**Exercise:**
Say how many lines of the data below have the word "JSON" in them. Add nothing else.

--- START ---

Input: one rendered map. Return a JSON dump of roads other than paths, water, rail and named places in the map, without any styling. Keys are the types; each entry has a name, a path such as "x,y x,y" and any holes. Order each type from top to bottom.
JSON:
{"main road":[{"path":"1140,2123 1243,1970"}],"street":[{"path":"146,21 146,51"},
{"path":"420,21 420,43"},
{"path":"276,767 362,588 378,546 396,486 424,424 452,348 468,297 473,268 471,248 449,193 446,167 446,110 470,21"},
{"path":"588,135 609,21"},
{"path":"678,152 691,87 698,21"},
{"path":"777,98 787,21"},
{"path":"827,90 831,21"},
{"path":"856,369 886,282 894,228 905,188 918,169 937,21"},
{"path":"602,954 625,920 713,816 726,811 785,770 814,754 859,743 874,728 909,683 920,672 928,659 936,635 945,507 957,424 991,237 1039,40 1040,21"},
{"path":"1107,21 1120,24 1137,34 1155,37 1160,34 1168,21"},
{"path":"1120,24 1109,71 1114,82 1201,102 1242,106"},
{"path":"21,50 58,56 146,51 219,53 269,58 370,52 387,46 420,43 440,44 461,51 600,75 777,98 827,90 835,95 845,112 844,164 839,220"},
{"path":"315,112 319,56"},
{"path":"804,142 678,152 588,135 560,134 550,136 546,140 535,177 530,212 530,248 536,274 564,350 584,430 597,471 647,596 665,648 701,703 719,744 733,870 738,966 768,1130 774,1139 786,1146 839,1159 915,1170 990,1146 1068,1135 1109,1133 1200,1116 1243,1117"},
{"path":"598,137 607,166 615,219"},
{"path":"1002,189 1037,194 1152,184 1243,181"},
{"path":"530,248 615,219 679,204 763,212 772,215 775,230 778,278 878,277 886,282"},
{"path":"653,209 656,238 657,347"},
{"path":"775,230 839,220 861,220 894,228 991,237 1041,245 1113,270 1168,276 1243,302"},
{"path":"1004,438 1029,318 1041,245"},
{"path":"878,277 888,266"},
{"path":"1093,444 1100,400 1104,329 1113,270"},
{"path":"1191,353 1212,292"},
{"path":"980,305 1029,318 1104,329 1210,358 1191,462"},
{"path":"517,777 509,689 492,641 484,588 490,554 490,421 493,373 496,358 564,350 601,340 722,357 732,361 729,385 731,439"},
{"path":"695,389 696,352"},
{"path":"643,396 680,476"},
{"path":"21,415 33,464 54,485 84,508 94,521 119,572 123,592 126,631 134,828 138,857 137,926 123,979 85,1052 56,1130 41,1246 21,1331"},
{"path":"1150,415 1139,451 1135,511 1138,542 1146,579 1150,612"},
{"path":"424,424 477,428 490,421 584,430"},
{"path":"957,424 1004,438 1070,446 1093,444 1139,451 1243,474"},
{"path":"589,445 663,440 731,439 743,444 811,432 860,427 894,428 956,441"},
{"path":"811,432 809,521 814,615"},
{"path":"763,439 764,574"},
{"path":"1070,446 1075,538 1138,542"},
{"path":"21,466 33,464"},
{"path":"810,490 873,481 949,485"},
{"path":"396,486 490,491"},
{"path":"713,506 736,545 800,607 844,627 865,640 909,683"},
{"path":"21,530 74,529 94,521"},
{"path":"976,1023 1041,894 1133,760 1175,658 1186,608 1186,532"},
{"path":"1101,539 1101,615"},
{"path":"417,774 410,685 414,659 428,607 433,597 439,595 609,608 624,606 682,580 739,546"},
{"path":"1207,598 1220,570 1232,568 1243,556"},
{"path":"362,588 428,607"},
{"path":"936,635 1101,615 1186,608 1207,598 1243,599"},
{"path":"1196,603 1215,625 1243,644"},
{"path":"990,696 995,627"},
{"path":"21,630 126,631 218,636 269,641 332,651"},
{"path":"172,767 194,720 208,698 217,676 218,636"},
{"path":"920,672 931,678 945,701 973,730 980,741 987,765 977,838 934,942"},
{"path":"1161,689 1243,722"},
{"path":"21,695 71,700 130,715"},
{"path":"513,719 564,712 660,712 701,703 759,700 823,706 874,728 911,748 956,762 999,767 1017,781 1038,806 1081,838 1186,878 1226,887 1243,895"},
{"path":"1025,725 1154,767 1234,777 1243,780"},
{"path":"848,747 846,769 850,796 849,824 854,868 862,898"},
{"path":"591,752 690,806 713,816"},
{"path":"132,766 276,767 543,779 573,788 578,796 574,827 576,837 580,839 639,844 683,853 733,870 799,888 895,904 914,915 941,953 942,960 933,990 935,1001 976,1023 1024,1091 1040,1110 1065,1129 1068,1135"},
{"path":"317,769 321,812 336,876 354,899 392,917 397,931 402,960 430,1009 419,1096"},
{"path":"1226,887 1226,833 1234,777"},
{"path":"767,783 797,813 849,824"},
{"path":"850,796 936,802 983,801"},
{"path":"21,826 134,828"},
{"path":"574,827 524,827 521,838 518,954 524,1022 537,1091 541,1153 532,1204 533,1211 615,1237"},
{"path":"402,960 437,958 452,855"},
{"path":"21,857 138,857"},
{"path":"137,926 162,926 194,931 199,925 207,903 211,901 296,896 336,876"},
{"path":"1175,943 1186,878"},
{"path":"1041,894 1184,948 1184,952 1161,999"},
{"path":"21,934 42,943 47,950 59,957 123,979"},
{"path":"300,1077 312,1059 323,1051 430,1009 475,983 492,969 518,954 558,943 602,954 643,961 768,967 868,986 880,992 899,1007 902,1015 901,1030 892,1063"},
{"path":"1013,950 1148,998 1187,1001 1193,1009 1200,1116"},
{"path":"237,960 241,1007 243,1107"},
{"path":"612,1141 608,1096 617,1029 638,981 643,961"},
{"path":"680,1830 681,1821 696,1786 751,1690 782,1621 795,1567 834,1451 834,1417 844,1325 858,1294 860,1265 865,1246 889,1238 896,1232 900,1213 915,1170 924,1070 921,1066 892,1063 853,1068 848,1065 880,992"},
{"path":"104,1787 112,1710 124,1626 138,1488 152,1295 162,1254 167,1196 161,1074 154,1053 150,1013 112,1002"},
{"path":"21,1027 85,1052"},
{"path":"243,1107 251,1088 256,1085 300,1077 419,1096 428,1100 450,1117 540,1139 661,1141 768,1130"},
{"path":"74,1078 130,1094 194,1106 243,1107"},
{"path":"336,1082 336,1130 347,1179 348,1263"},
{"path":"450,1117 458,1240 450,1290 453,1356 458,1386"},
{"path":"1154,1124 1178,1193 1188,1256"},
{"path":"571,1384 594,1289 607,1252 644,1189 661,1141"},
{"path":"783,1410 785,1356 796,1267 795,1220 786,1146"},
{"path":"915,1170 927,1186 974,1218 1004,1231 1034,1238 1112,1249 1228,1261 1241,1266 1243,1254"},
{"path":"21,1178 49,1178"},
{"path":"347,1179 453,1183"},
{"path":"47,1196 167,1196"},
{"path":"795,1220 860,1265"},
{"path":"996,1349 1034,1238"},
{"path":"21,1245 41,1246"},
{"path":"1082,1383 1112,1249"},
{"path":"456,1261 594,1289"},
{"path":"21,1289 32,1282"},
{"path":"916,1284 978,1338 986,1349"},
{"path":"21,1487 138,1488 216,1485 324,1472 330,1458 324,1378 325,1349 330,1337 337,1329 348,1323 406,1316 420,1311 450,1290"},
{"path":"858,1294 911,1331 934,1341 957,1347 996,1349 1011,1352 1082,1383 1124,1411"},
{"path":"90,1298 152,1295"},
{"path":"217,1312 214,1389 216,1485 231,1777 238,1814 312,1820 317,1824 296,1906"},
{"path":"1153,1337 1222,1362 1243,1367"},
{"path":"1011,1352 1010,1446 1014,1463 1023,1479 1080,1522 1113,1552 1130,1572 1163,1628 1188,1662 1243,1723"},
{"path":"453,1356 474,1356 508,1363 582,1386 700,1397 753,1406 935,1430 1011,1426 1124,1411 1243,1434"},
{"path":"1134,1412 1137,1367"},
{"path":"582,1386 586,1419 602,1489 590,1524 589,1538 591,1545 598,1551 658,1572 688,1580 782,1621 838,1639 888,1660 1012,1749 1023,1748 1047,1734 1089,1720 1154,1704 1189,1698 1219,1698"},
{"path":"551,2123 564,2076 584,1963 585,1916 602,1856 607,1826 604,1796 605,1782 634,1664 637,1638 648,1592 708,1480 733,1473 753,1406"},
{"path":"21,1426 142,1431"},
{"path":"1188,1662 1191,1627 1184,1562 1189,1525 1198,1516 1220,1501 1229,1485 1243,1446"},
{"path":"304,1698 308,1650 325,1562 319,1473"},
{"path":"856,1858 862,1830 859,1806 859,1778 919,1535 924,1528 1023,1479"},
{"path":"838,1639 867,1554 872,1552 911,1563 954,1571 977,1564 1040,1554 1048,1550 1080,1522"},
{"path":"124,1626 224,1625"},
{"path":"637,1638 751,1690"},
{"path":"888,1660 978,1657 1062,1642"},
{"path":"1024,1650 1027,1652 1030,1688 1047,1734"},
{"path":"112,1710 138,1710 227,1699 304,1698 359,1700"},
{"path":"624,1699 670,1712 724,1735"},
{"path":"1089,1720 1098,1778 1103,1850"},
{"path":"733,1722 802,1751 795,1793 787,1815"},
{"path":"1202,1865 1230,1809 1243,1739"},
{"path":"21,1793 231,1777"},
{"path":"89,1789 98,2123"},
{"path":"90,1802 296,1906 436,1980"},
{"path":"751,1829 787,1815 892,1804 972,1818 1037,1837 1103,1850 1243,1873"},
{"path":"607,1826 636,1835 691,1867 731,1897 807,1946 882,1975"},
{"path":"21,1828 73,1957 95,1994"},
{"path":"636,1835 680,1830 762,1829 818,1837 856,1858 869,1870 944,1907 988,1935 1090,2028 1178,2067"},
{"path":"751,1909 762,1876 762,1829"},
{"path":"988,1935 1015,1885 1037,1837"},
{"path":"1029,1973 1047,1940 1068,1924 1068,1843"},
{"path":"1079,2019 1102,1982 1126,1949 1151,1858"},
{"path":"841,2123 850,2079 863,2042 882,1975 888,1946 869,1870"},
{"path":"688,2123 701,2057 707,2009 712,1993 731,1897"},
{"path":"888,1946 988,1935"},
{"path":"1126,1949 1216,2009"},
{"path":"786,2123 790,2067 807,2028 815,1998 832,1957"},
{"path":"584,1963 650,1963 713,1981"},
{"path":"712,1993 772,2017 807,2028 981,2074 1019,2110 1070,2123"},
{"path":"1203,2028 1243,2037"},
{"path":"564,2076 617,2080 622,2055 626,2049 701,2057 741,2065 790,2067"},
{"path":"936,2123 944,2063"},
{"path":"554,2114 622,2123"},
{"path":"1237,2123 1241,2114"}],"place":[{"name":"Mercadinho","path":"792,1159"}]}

--- END ---

**Exercise answer:**
2